# Lawnboy running rich



## phryder (Oct 31, 2005)

I am working on a Lawnboy 10545, circa 1994, with choke (no primer). It's running rich. I've cleaned the exhaust ports, checked the muffler for restrictions, new plug and air filter, fresh gas/oil (32:1), disassembled carb and cleaned with compressed air. Runs rich. I find one adjustment on carb, which I suspect is idle mixture adjustment. Idles best with screw about 1/3 turn from full in position (seems strange). The carb has a plastic float assembly which means, as near as I can tell, that the float is not adjustable. The float itself appears to be good but I could be wrong. Is the carb toast or am I missing something here?


----------



## VIR3NT (Jan 14, 2006)

Data rows —
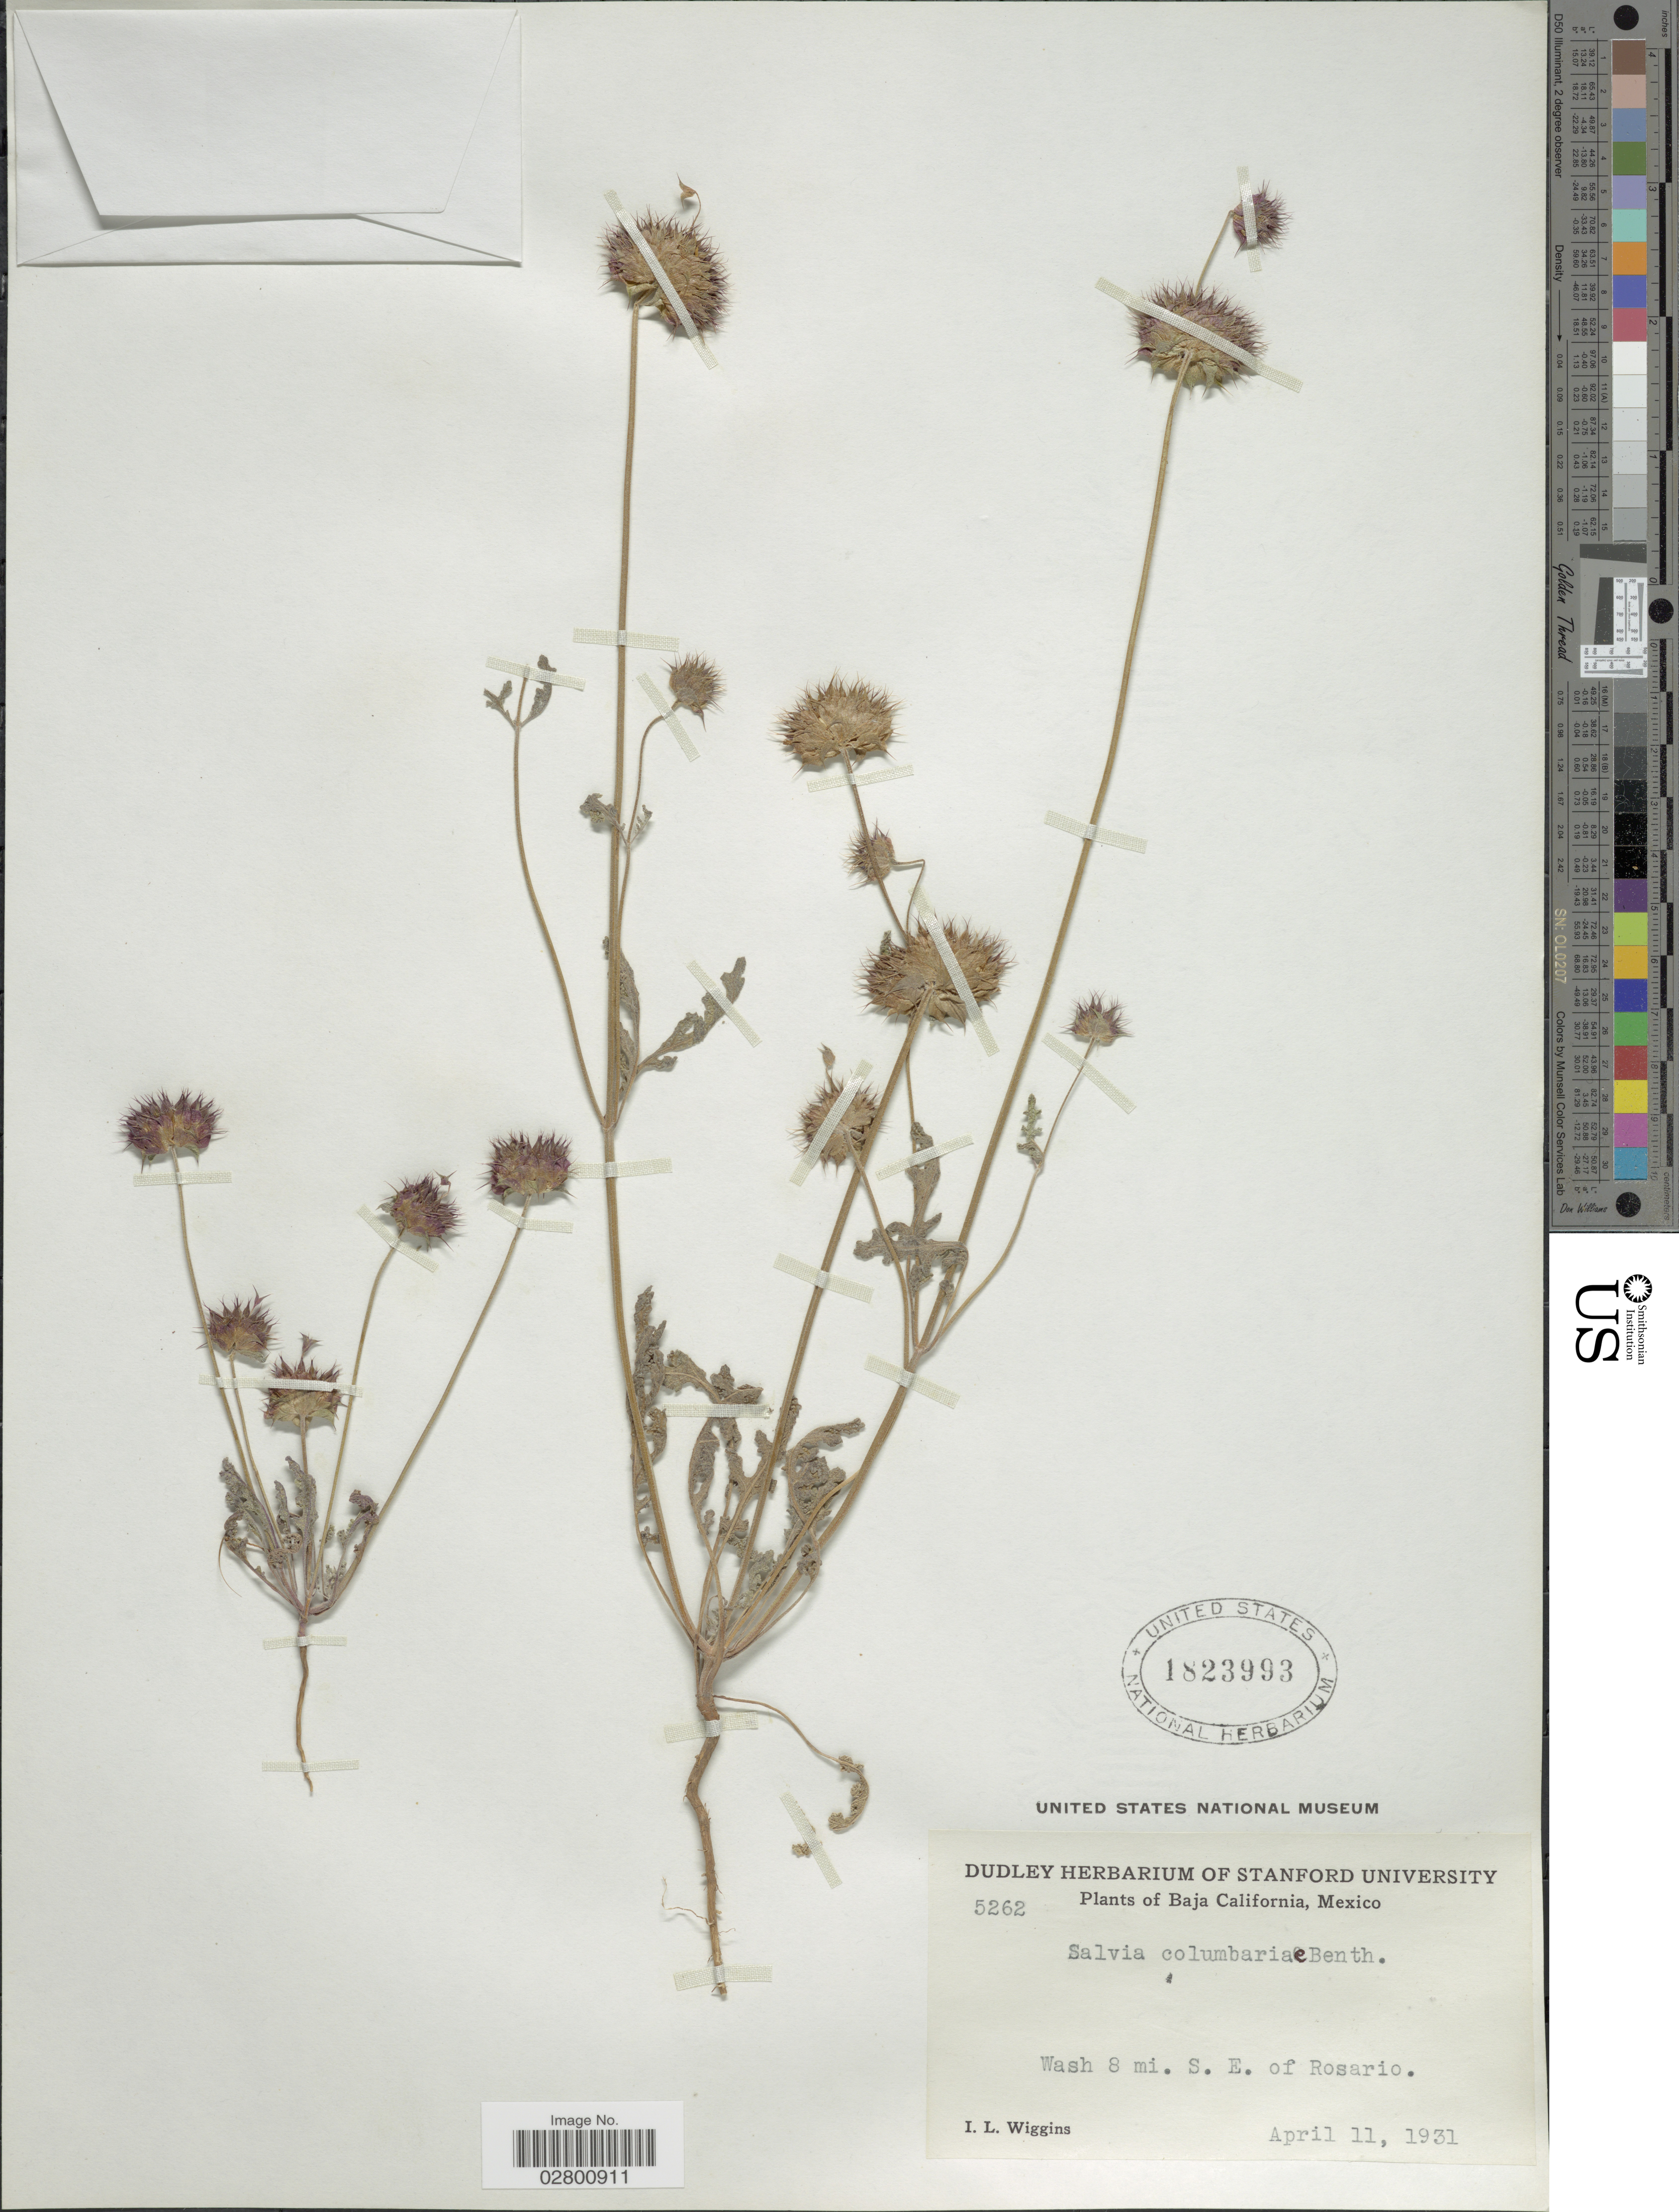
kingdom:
--
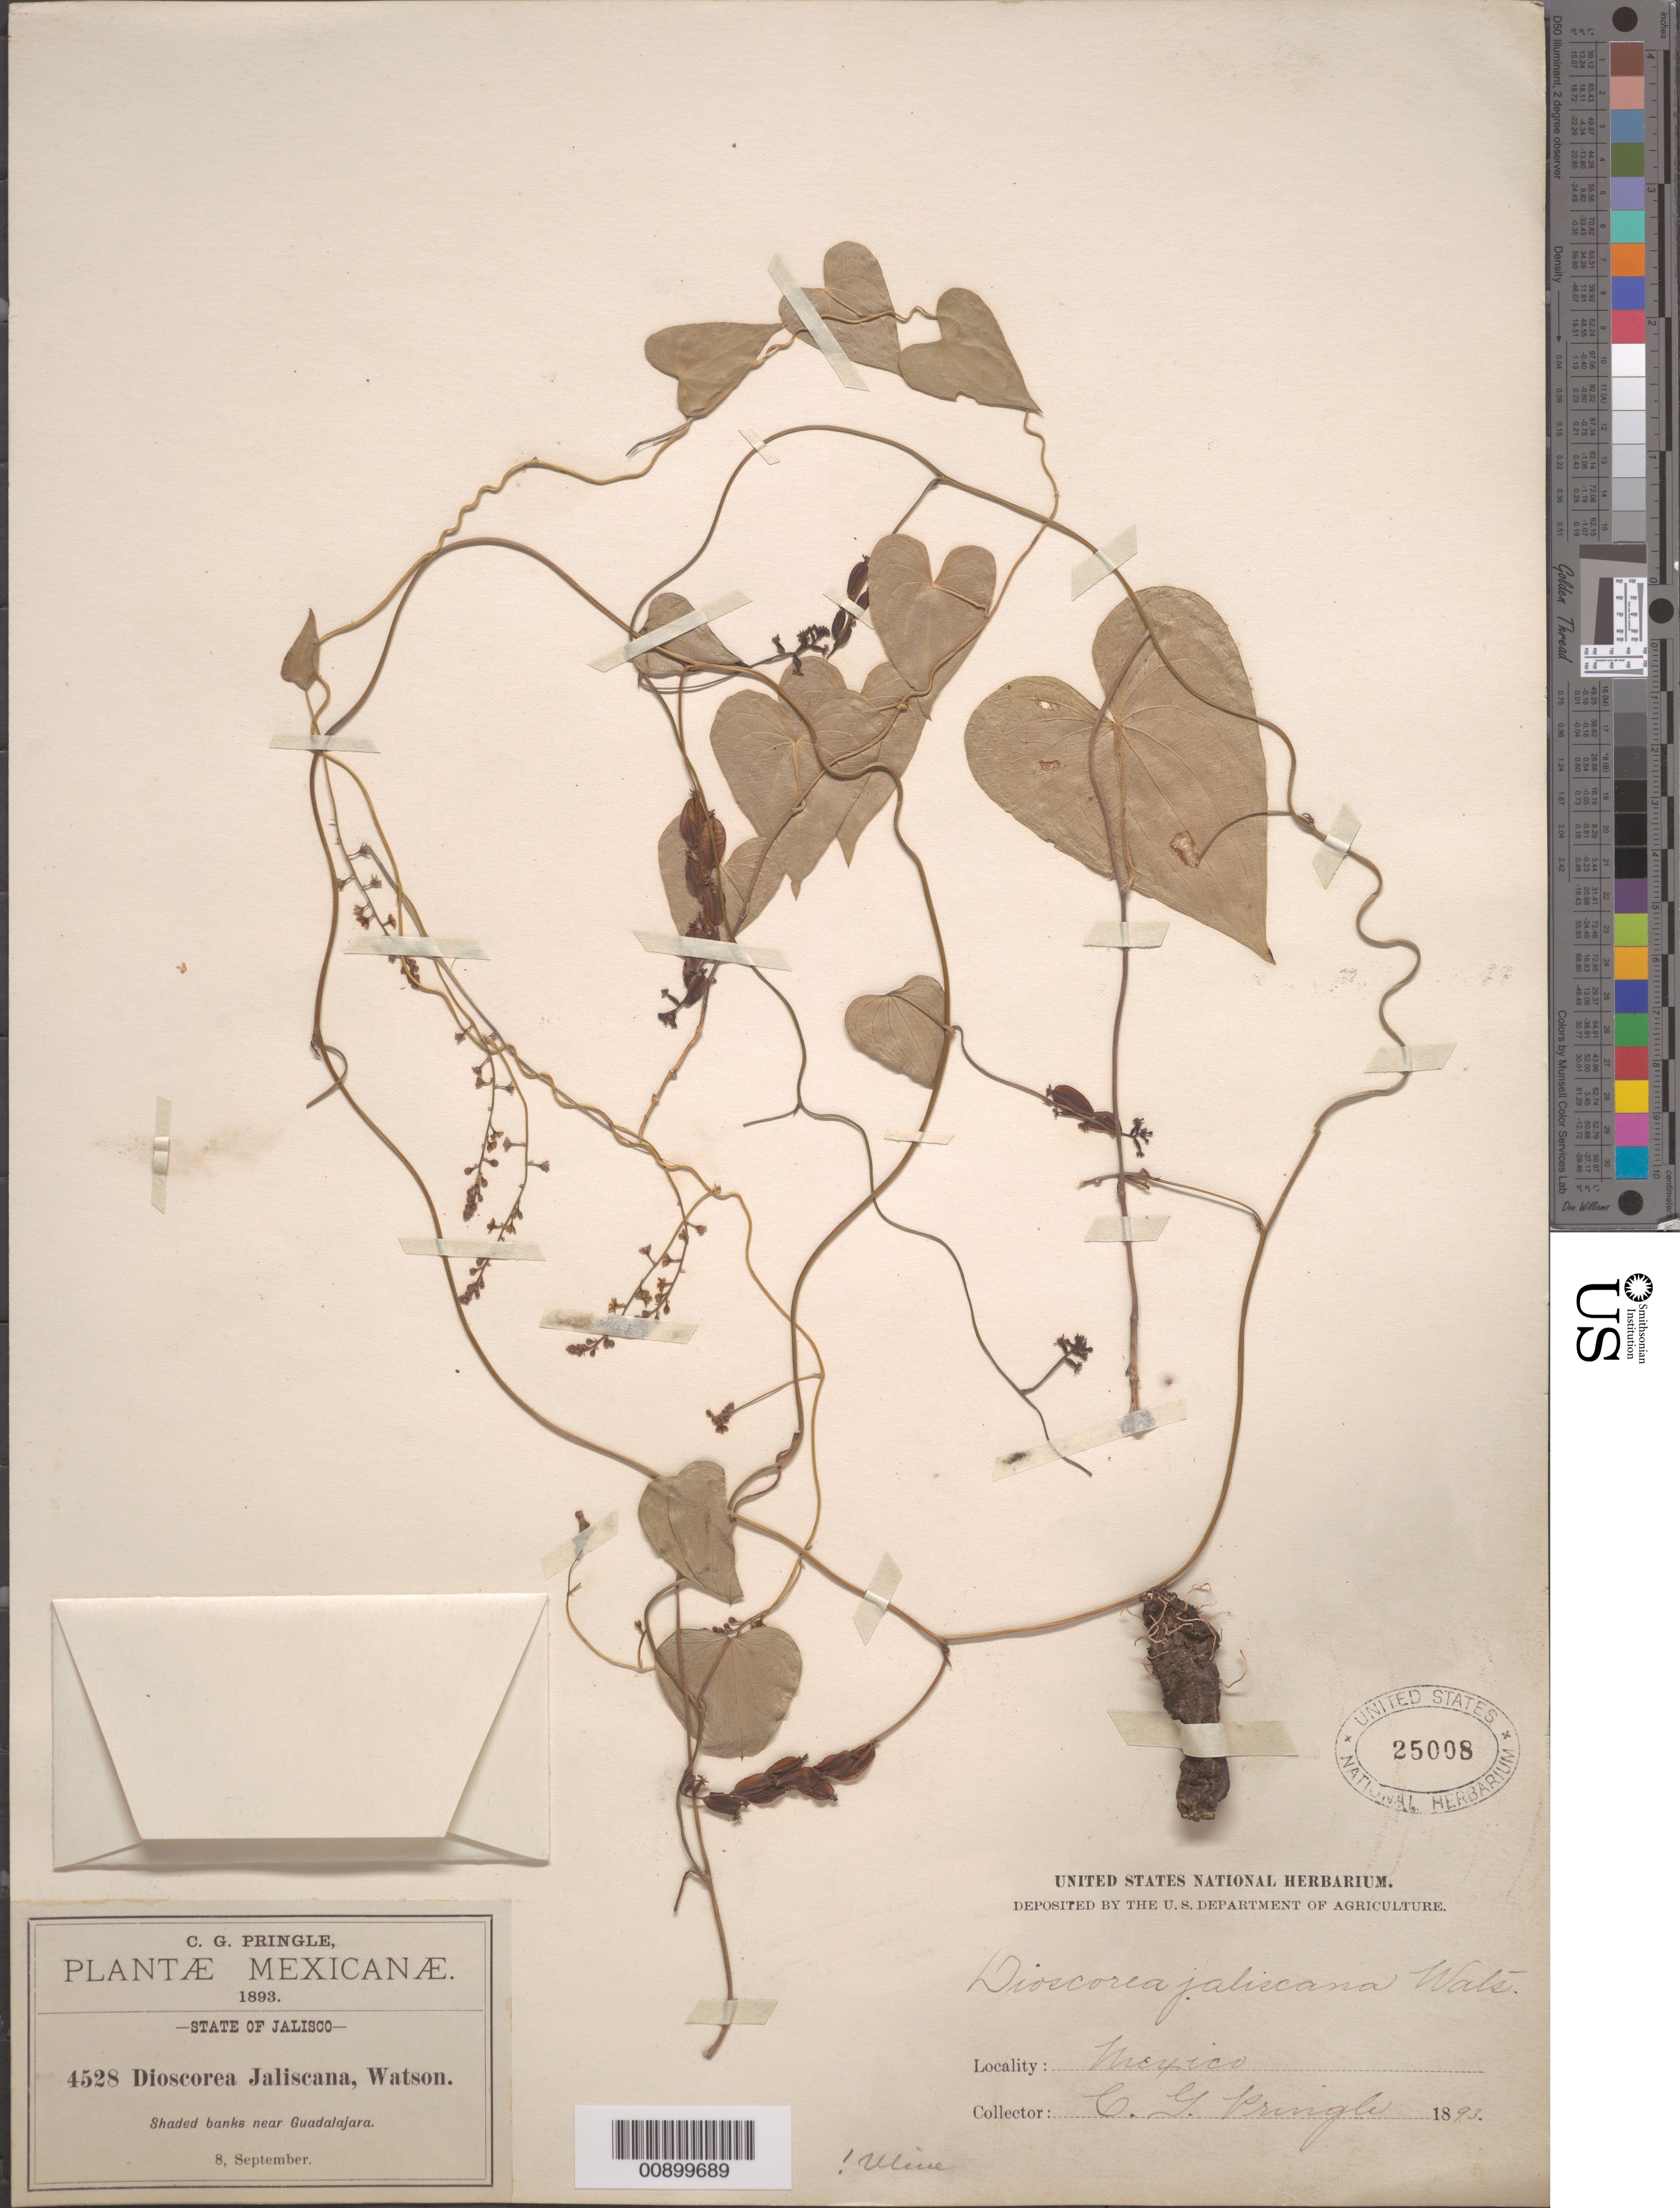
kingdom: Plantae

Tasks to perform —
[1] Print the part of the Lawnboy forum thread starting at "# Lawnboy running" and ending at "(Jan 14, 2006)".
[2] Answer these questions from the Lawnboy forum thread:
(a) What model number and approximate year does phryder give for the mower?
(b) What gas-to-oil ratio is the fresh fuel mixed at?
(c) At what screw position does the engine idle best?
[3] Continue the Lawnboy forum thread from the point where it stops.

Answer set —
[1]
# Lawnboy running rich



## phryder (Oct 31, 2005)

I am working on a Lawnboy 10545, circa 1994, with choke (no primer). It's running rich. I've cleaned the exhaust ports, checked the muffler for restrictions, new plug and air filter, fresh gas/oil (32:1), disassembled carb and cleaned with compressed air. Runs rich. I find one adjustment on carb, which I suspect is idle mixture adjustment. Idles best with screw about 1/3 turn from full in position (seems strange). The carb has a plastic float assembly which means, as near as I can tell, that the float is not adjustable. The float itself appears to be good but I could be wrong. Is the carb toast or am I missing something here?


----------



## VIR3NT (Jan 14, 2006)

[2]
(a) Lawnboy 10545, circa 1994.
(b) 32:1.
(c) About 1/3 turn from the full-in position.

[3]
If its running rich check your ratio and make sure you dont need to change it. Next, dont worry too much about the float, i suspect that is working as it should and should be something to mess with after you try everything else. I think the reason why it idles at 1/3 best is because of the fuel mixture. If the fuel mixture is wrong the screw will have to be in an odd position, like that, to make up for the fuel.
I looked up the ratio and it is 32:1 but just check your mixing process for any errors.


----------



## bugman (Aug 12, 2004)

Compressed air isn't good enough alone.... try some carb cleaner through any holes you see.... if that doesn't do it then a good soaking is in order... and a rebuild kit.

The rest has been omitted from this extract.